(Pix © Larry Catá Backer 2015 )
I have been writing about the proposed Chinese Foreign NGO Management Law, the the Chinese state authorities recently distributed for global commentary. Here for my Commentary and Here for Background Briefs.
This post includes the Chinese translation of my Commentary: 关于中华人民共和国境外非政府组织管理法(草案二次审议稿)的评论.

__任务要求__
请根据选文回答:这篇帖子收录了什么内容?

__数据记录__

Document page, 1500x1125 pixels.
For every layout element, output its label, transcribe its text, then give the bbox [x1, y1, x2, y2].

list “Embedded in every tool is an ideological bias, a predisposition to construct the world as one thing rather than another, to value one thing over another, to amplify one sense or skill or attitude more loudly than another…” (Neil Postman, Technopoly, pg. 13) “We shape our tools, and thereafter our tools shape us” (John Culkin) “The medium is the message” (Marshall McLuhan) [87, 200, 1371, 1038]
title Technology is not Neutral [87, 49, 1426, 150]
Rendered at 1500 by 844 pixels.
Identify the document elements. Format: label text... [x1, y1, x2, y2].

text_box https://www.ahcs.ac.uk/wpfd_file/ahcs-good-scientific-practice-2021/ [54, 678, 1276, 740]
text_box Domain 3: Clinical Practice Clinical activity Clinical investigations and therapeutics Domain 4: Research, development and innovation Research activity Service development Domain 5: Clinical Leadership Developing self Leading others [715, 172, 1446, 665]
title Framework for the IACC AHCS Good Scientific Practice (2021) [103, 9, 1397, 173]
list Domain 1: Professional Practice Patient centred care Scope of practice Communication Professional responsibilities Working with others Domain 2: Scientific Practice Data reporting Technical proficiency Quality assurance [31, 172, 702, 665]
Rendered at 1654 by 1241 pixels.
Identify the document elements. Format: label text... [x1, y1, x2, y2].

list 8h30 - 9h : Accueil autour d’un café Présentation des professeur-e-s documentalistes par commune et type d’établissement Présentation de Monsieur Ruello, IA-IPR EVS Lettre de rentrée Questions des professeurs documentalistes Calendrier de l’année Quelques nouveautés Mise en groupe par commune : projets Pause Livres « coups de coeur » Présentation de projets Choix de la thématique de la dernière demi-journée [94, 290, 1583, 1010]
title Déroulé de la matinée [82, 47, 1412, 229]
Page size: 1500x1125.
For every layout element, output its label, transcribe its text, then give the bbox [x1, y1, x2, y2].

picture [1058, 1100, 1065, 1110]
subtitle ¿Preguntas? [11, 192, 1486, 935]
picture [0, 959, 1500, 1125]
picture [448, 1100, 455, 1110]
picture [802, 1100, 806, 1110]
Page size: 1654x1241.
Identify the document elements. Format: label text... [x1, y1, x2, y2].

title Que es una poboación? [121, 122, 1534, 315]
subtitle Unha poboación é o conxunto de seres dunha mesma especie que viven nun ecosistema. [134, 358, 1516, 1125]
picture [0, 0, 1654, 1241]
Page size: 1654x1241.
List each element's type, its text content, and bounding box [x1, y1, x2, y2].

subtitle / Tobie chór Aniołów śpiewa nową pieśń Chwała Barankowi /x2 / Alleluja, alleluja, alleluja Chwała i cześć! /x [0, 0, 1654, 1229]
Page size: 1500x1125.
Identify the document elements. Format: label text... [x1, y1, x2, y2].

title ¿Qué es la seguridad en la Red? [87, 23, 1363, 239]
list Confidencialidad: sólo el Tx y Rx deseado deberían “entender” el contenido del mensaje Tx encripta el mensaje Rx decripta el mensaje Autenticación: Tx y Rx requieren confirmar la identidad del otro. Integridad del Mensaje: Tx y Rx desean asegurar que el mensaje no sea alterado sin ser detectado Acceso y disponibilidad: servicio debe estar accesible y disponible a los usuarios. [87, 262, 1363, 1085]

__回答__
作者所写评论的中文译本,题为《关于中华人民共和国境外非政府组织管理法(草案二次审议稿)的评论》。